• WORK INSTRUCTIONS
Within the entries below, how many lines carry the word "down"? State the number and stop.

• INPUT RECORDS
-=-=-

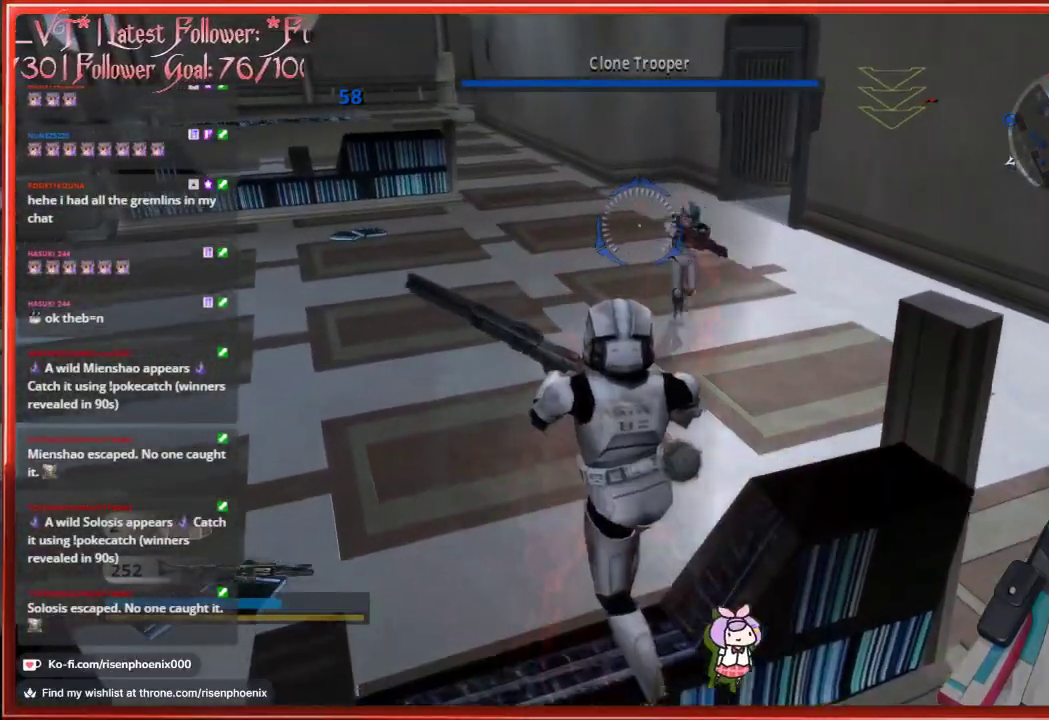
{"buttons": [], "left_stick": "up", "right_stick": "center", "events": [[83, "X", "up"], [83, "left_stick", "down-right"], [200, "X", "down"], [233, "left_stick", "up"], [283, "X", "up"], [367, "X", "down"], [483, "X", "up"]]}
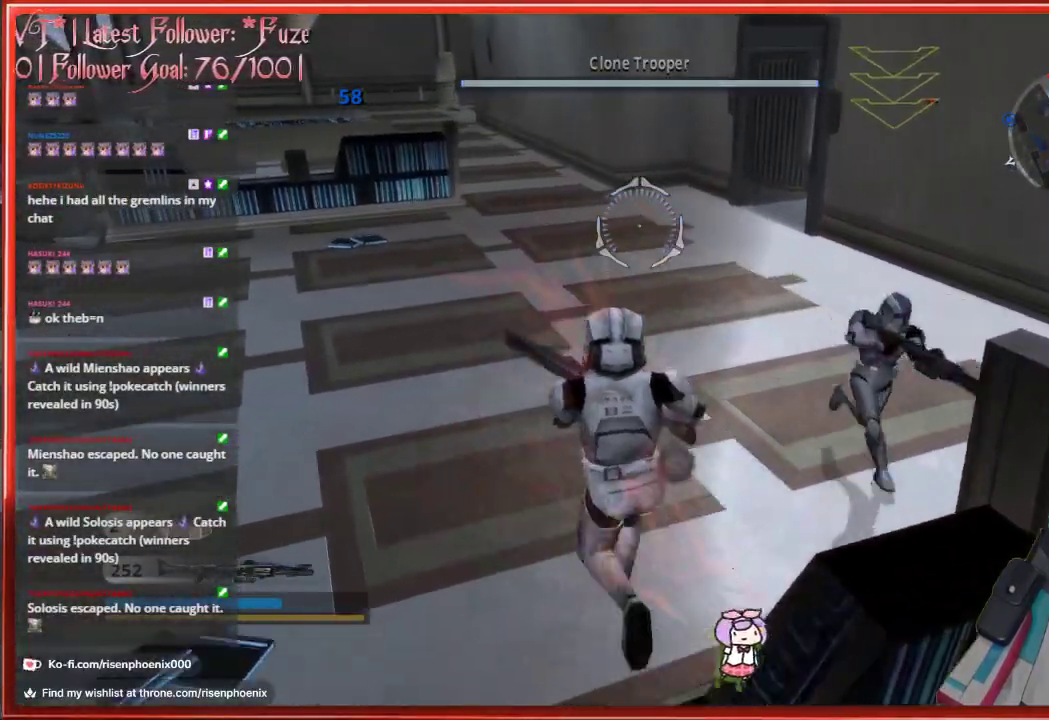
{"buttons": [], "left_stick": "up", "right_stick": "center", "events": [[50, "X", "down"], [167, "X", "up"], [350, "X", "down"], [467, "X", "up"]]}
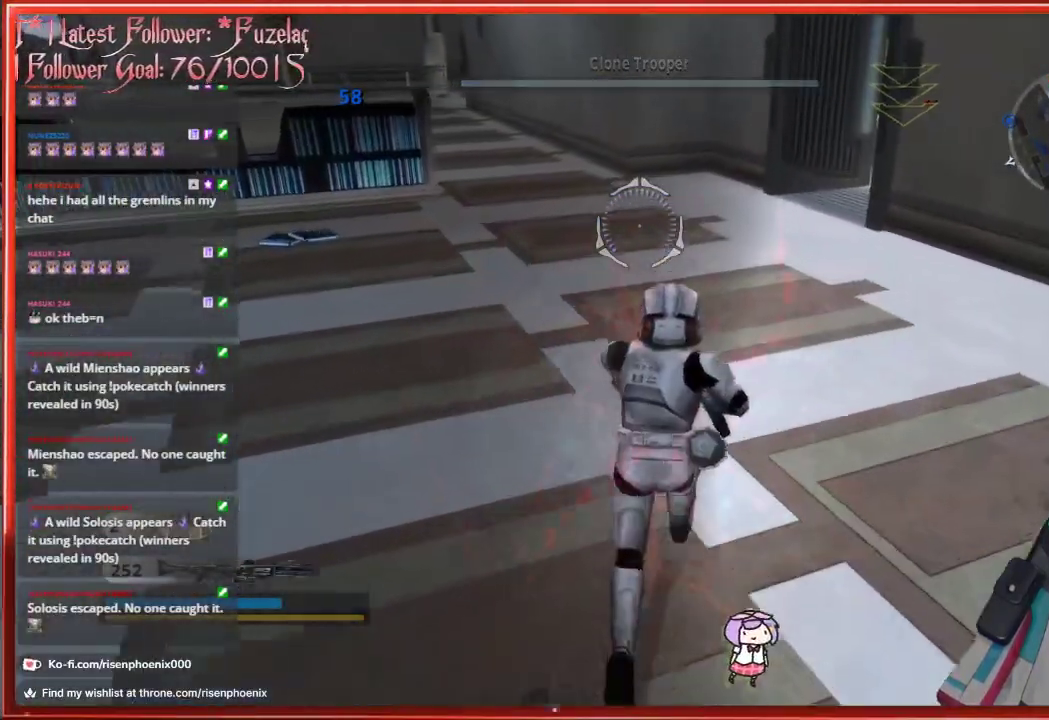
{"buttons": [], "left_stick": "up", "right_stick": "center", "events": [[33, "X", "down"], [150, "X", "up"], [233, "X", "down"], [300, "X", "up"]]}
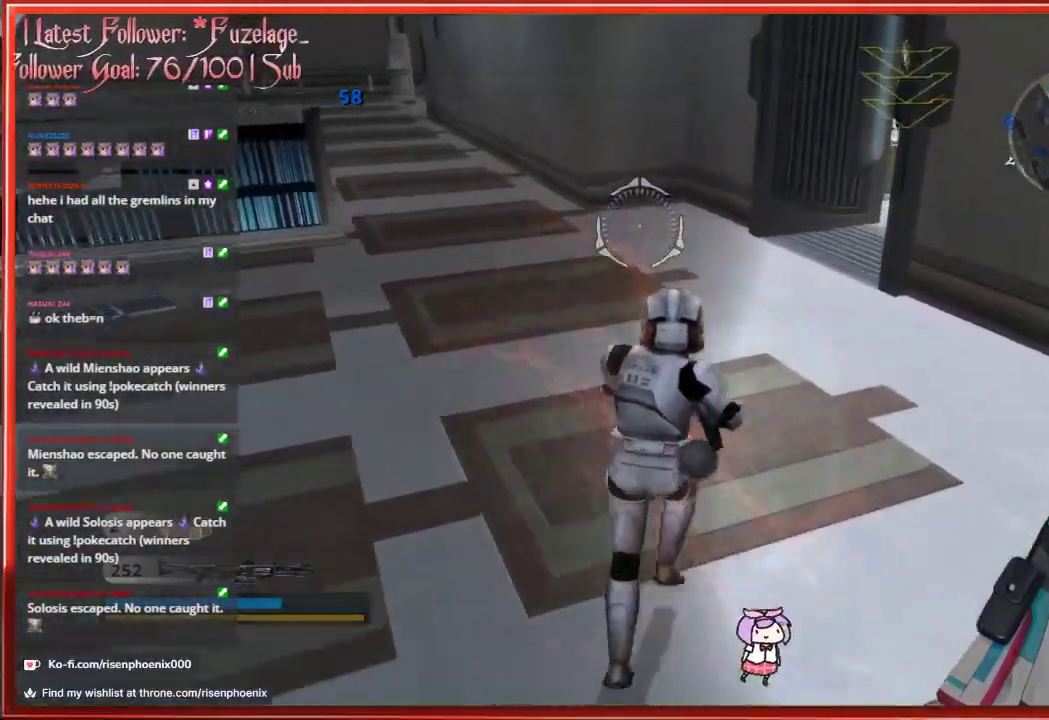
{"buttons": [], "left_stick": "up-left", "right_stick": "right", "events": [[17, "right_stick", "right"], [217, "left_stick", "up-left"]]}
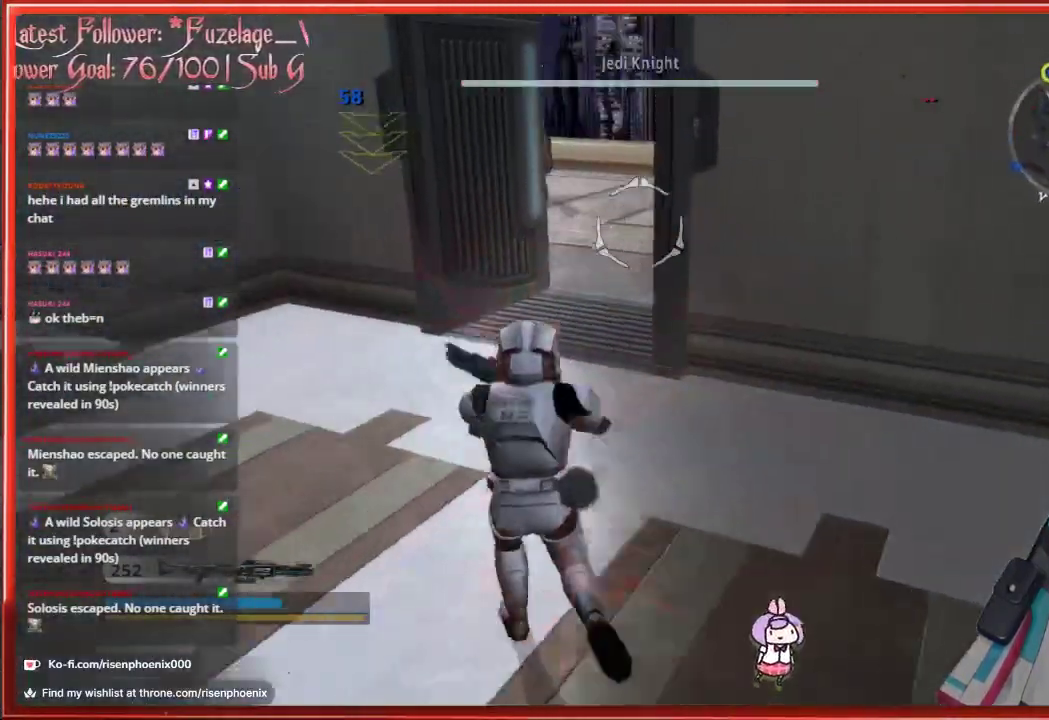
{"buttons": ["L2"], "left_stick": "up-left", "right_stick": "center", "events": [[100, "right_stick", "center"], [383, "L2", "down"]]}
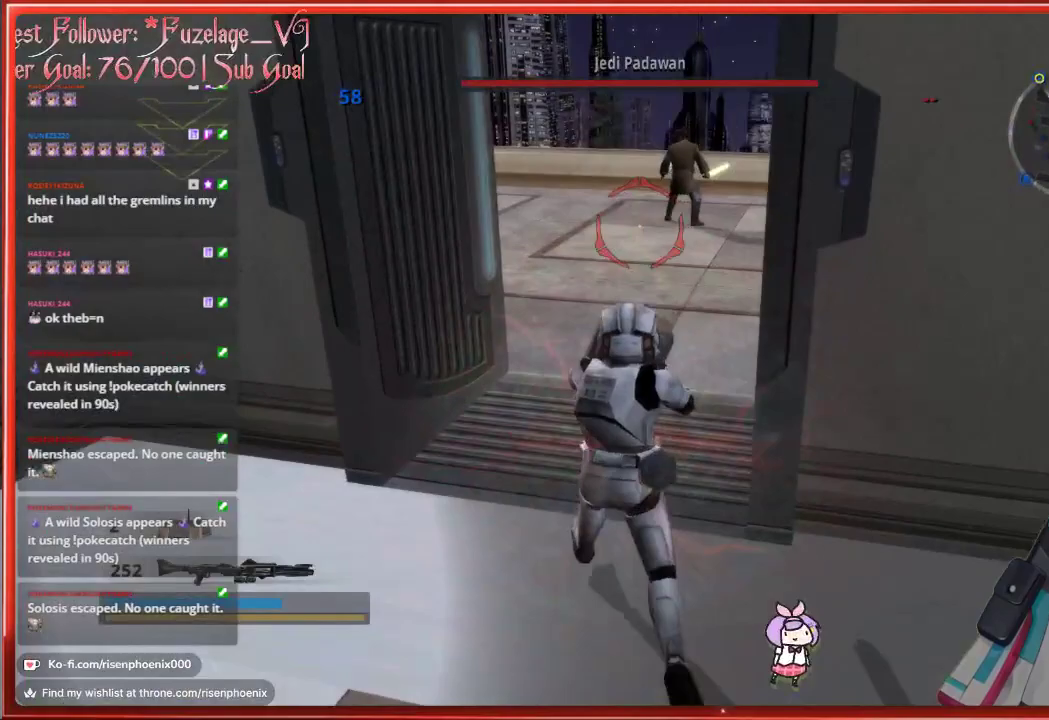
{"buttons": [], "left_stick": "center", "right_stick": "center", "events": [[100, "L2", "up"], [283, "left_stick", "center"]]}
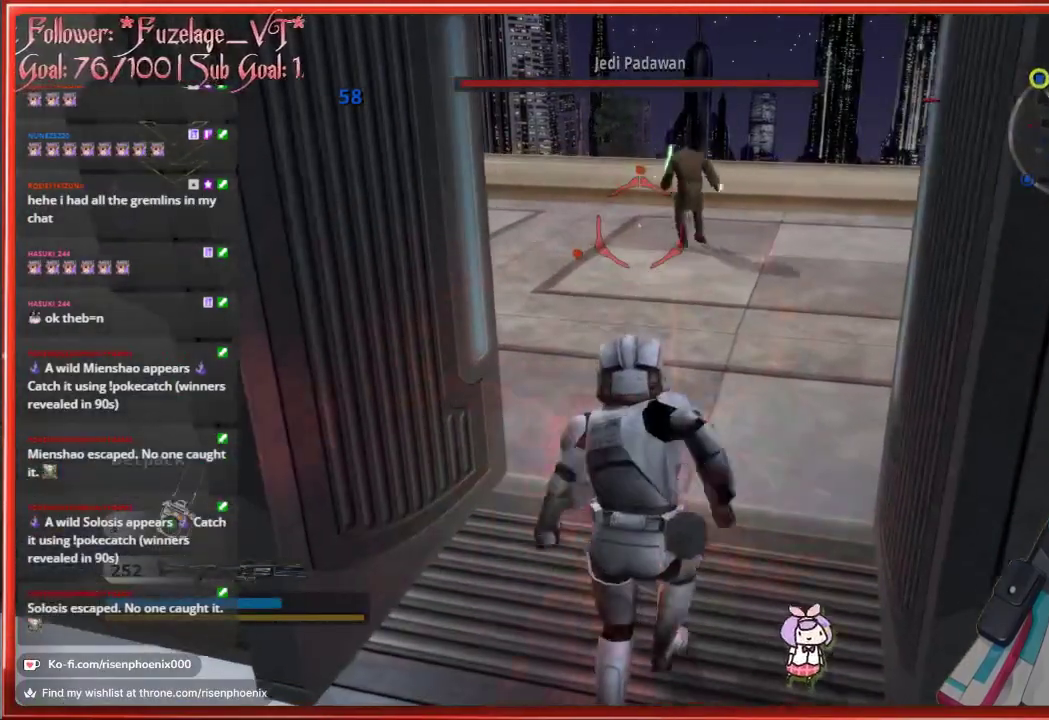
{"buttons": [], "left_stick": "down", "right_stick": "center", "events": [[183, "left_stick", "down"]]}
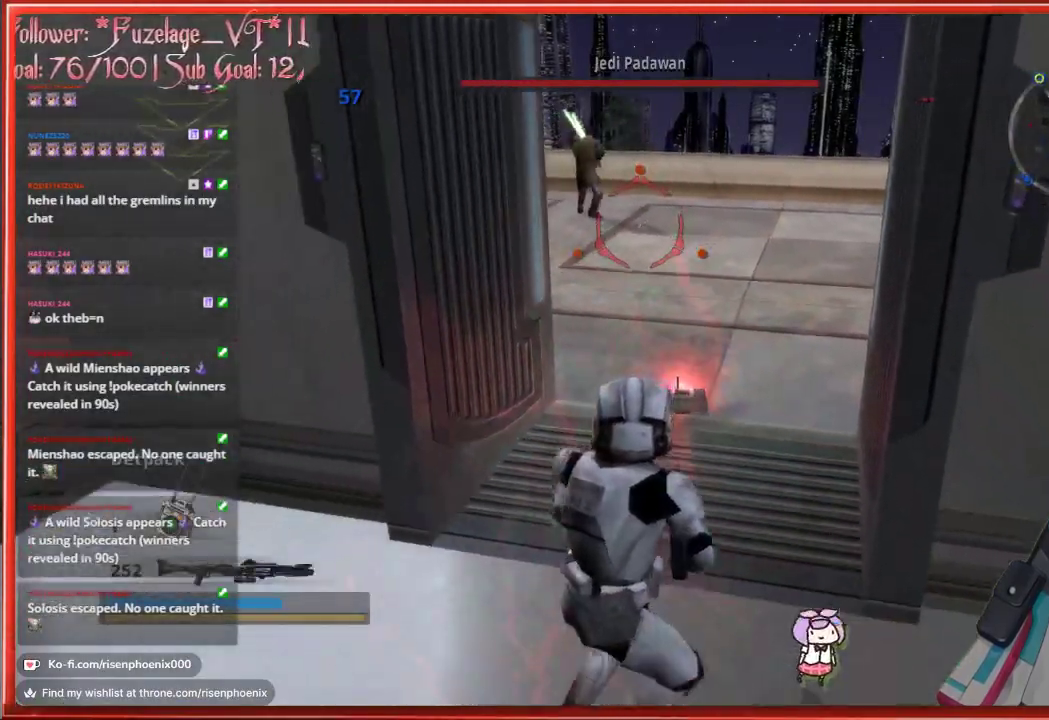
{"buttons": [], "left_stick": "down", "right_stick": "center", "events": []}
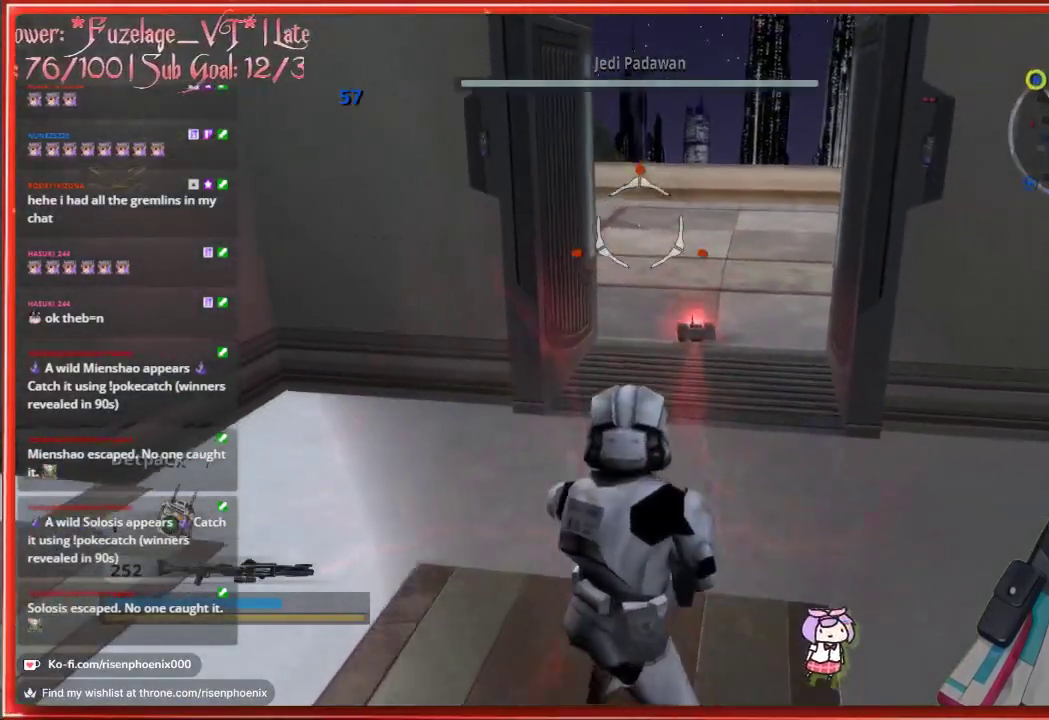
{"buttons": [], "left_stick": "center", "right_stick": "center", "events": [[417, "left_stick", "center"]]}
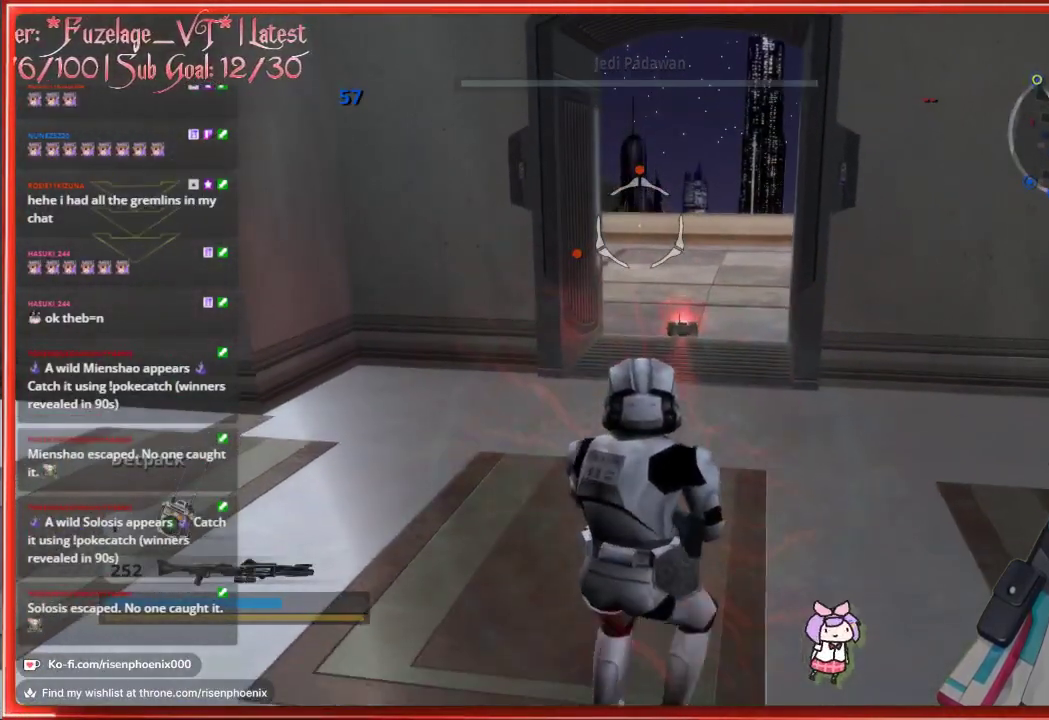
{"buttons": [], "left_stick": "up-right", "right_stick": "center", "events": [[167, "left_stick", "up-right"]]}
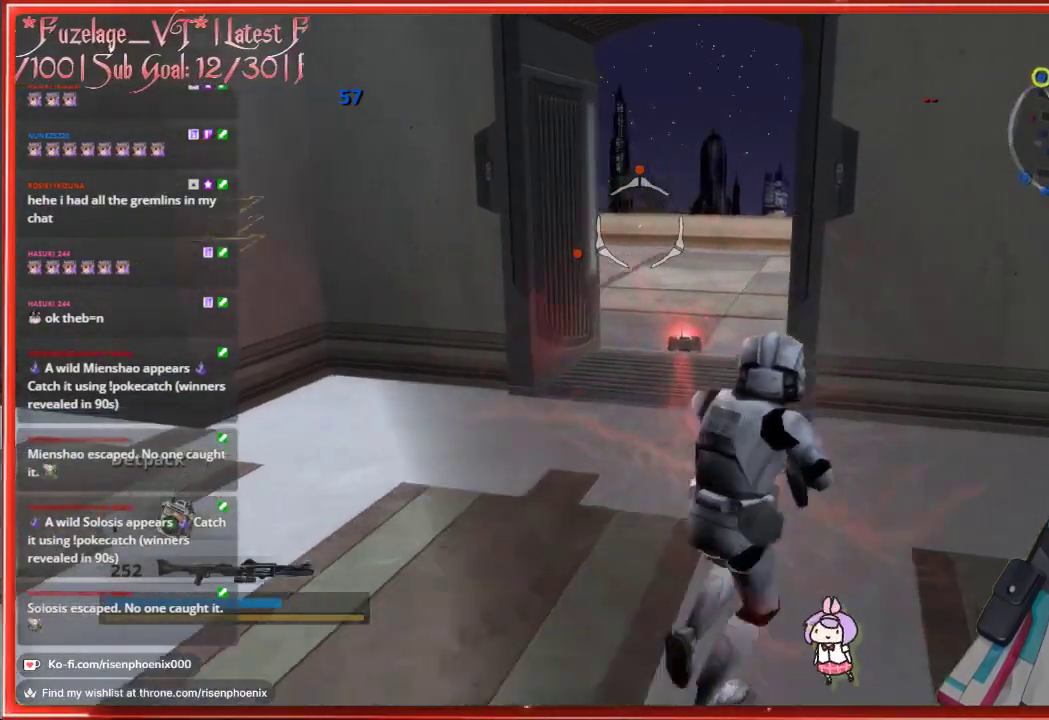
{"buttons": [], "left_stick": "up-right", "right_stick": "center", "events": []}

-=-=-

• TASK SOLUTION
6